# Given text:
It seems like the latest trend in dieting is Eating Clean. Capital E, Capital C.
Disclaimer: I’ve read none of the Eat Clean books. From what I understand, the plan seems pretty great–eat lots of complex carbs, veggies, fruits, legumes, organic dairy, et cetera. All things I like. I’m sure Tosca Reno is a nice lady.
But for the life of me, the phrase “Eat Clean” makes me want to go on a stabbing rampage.
Clean. What’s the opposite of clean? Dirty. Dirty is bad, and shameful, and wrong, and lurks in vans with candy and chloroform.
My completely unscientific opinion is that women, especially those who are seeking out “diets” (the original book is entitled The Eat Clean Diet, so obviously, gonna attract dieters), are guilty enough about food. We stash the ice cream under the bananas in the shopping cart. We never clean our plates in public and compare our plates to the other women at the table. If you’re like me, you raid the fridge when your significant other is away. (Not anymore. But I did.)
Calling it The Eat Clean Diet means that when you’re not eating the recommended foods, you’re dirty. And bad. And doing it wrong. Hey, awesome, let’s throw another complex on the pile of women’s various psychological hang-ups!
Why do we need to place a qualifier on foods? Good, bad, clean, dirty, healthy, unhealthy. They’re all food. There’s a time and place for all of them. Even the Double Down. Yes, we should eat more vegetables than Twinkies. But should we skip the Twinkies altogether if we find them delicious and really enjoy them? NO.

# Data for analysis:
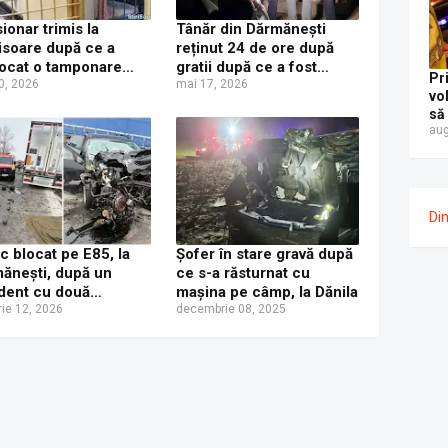
ionar trimis la
Tânăr din Dărmănești
isoare după ce a
reținut 24 de ore după
ocat o tamponare
gratii după ce a fost
Pr
 și cu permisul
0, 2026
depistat băut și cu
mai 17, 2026
vo
t, la Ipotești
permisul suspendat la
să
volanul unui autoturism
aug
fo
pol
Ca
Re
eti
Di
mg
ae
ic blocat pe E85, la
Șofer în stare gravă după
ănești, după un
ce s-a răsturnat cu
dent cu două
mașina pe câmp, la Dănila
oane, un microbuz și
rie 12, 2026
decembrie 08, 2025
utoturism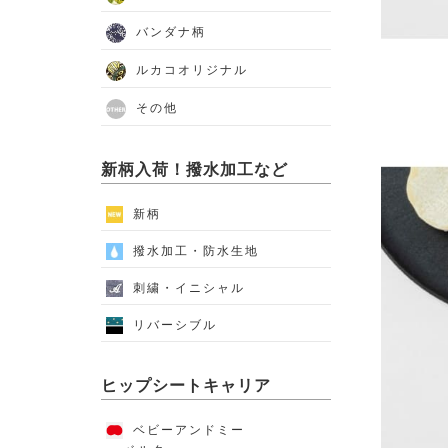
バンダナ柄
ルカコオリジナル
その他
新柄入荷！撥水加工など
新柄
撥水加工・防水生地
刺繍・イニシャル
リバーシブル
ヒップシートキャリア
ベビーアンドミー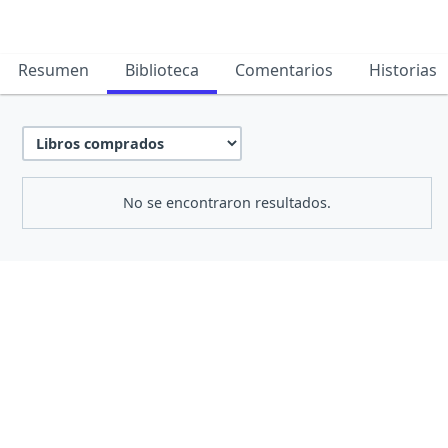
Resumen
Biblioteca
Comentarios
Historias
No se encontraron resultados.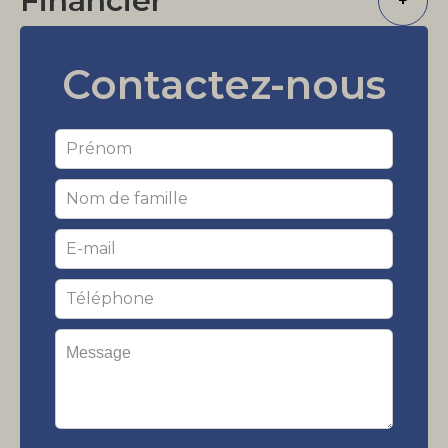
Financier
+
Contactez-nous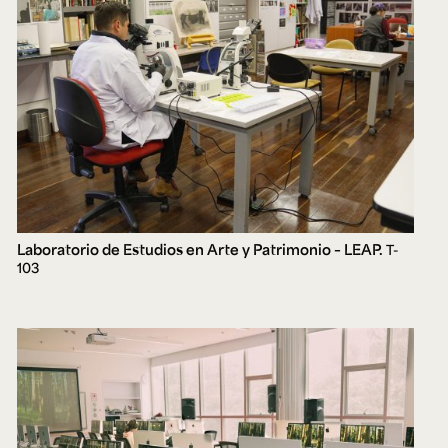
Laboratorio de Estudios en Arte y Patrimonio – LEAP.
T-
103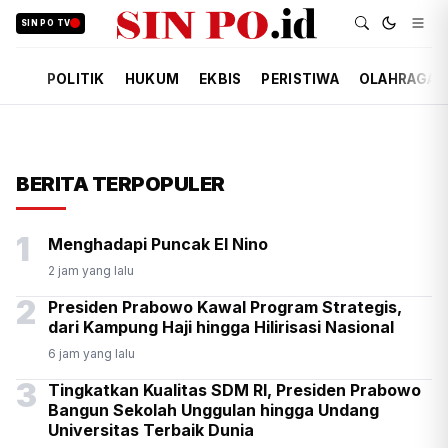
SIN PO TV
POLITIK
HUKUM
EKBIS
PERISTIWA
OLAHRAGA
BERITA TERPOPULER
1
Menghadapi Puncak El Nino
2 jam yang lalu
2
Presiden Prabowo Kawal Program Strategis,
dari Kampung Haji hingga Hilirisasi Nasional
6 jam yang lalu
3
Tingkatkan Kualitas SDM RI, Presiden Prabowo
Bangun Sekolah Unggulan hingga Undang
Universitas Terbaik Dunia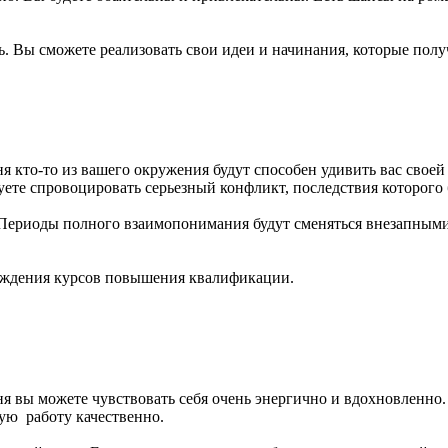
 Вы сможете реализовать свои идеи и начинания, которые полу
я кто-то из вашего окружения будут способен удивить вас своей
уете спровоцировать серьезный конфликт, последствия которого б
Периоды полного взаимопонимания будут сменяться внезапными 
хождения курсов повышения квалификации.
я вы можете чувствовать себя очень энергично и вдохновленно.
бую работу качественно.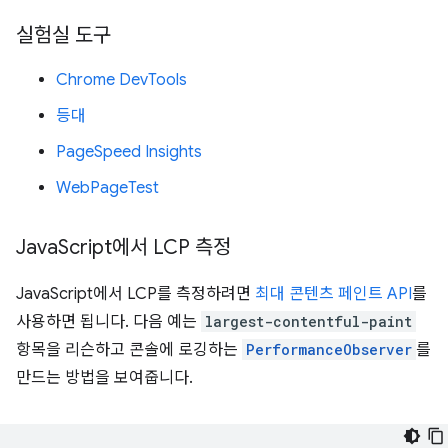
실험실 도구
Chrome DevTools
등대
PageSpeed Insights
WebPageTest
Java
Script에서 LCP 측정
JavaScript에서 LCP를 측정하려면
최대 콘텐츠 페인트 API
를
사용하면 됩니다. 다음 예는
largest-contentful-paint
항목을 리슨하고 콘솔에 로깅하는
PerformanceObserver
를
만드는 방법을 보여줍니다.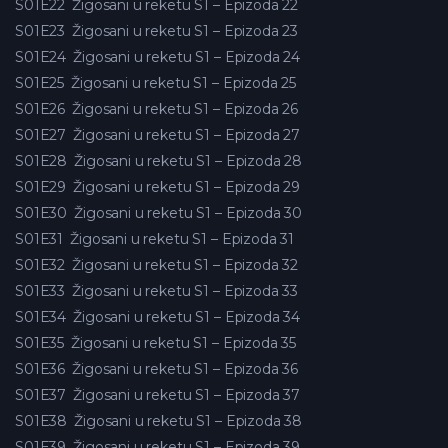
S01E22
Žigosani u reketu S1 – Epizoda 22
S01E23
Žigosani u reketu S1 – Epizoda 23
S01E24
Žigosani u reketu S1 – Epizoda 24
S01E25
Žigosani u reketu S1 – Epizoda 25
S01E26
Žigosani u reketu S1 – Epizoda 26
S01E27
Žigosani u reketu S1 – Epizoda 27
S01E28
Žigosani u reketu S1 – Epizoda 28
S01E29
Žigosani u reketu S1 – Epizoda 29
S01E30
Žigosani u reketu S1 – Epizoda 30
S01E31
Žigosani u reketu S1 – Epizoda 31
S01E32
Žigosani u reketu S1 – Epizoda 32
S01E33
Žigosani u reketu S1 – Epizoda 33
S01E34
Žigosani u reketu S1 – Epizoda 34
S01E35
Žigosani u reketu S1 – Epizoda 35
S01E36
Žigosani u reketu S1 – Epizoda 36
S01E37
Žigosani u reketu S1 – Epizoda 37
S01E38
Žigosani u reketu S1 – Epizoda 38
S01E39
Žigosani u reketu S1 – Epizoda 39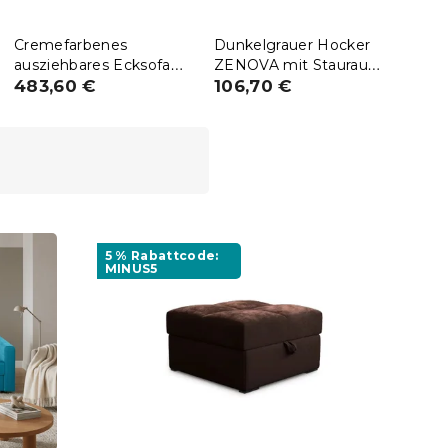
Cremefarbenes
Dunkelgrauer Hocker
Hell
ausziehbares Ecksofa
ZENOVA mit Stauraum
ZEN
ZENOVA 220 x 140 cm,
483,60 €
65x65 cm
106,70 €
65x6
106
beidseitig
PAROS 02
5 % Rabattcode:
MINUS5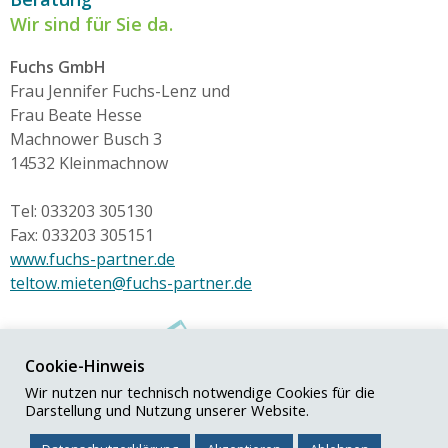
Wir sind für Sie da.
Fuchs GmbH
Frau Jennifer Fuchs-Lenz und
Frau Beate Hesse
Machnower Busch 3
14532 Kleinmachnow
Tel: 033203 305130
Fax: 033203 305151
www.fuchs-partner.de
teltow.mieten@fuchs-partner.de
Cookie-Hinweis
Wir nutzen nur technisch notwendige Cookies für die
Darstellung und Nutzung unserer Website.
© Fuchs+Partner GmbH
Impressum
|
Datenschutz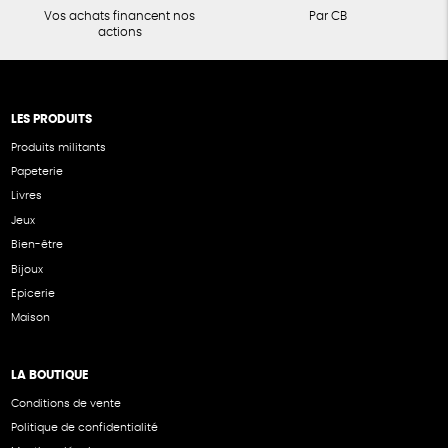
Vos achats financent nos
Par CB
actions
LES PRODUITS
Produits militants
Papeterie
Livres
Jeux
Bien-être
Bijoux
Epicerie
Maison
LA BOUTIQUE
Conditions de vente
Politique de confidentialité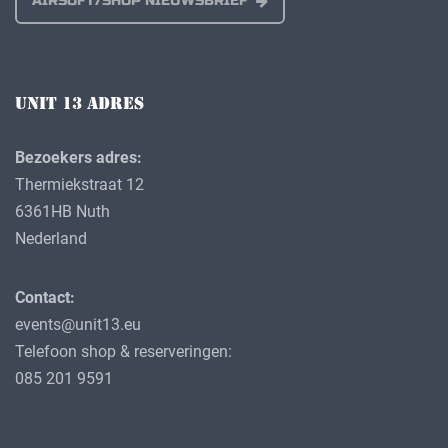
AIRSOFT/SHOP NIEUWSBRIEF
UNIT 13 ADRES
Bezoekers adres:
Thermiekstraat 12
6361HB Nuth
Nederland
Contact:
events@unit13.eu
Telefoon shop & reserveringen:
085 201 9591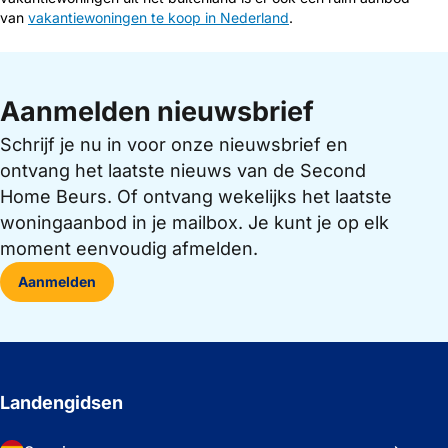
van
vakantiewoningen te koop in Nederland
.
Aanmelden nieuwsbrief
Schrijf je nu in voor onze nieuwsbrief en
ontvang het laatste nieuws van de Second
Home Beurs. Of ontvang wekelijks het laatste
woningaanbod in je mailbox. Je kunt je op elk
moment eenvoudig afmelden.
Aanmelden
Landengidsen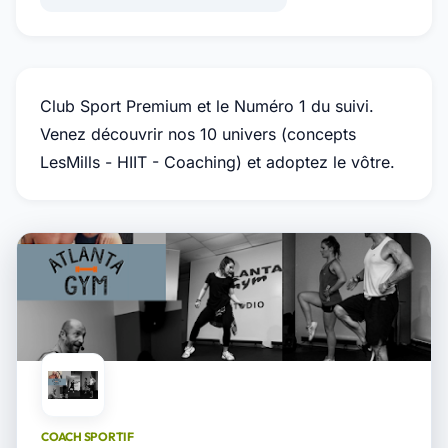
Club Sport Premium et le Numéro 1 du suivi.
Venez découvrir nos 10 univers (concepts
LesMills - HIIT - Coaching) et adoptez le vôtre.
COACH SPORTIF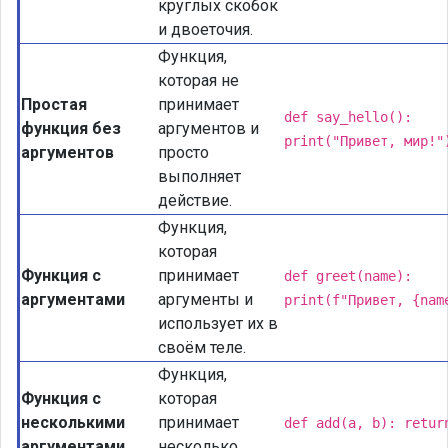
круглых скобок
и двоеточия.
Функция,
которая не
Простая
принимает
def say_hello():
функция без
аргументов и
print("Привет, мир!"
аргументов
просто
выполняет
действие.
Функция,
которая
Функция с
принимает
def greet(name):
аргументами
аргументы и
print(f"Привет, {nam
использует их в
своём теле.
Функция,
Функция с
которая
несколькими
принимает
def add(a, b): retur
аргументами
несколько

# Work request:
According to the given text about the Eat Clean trend, what is the title of the original book?

# Your solution:
The Eat Clean Diet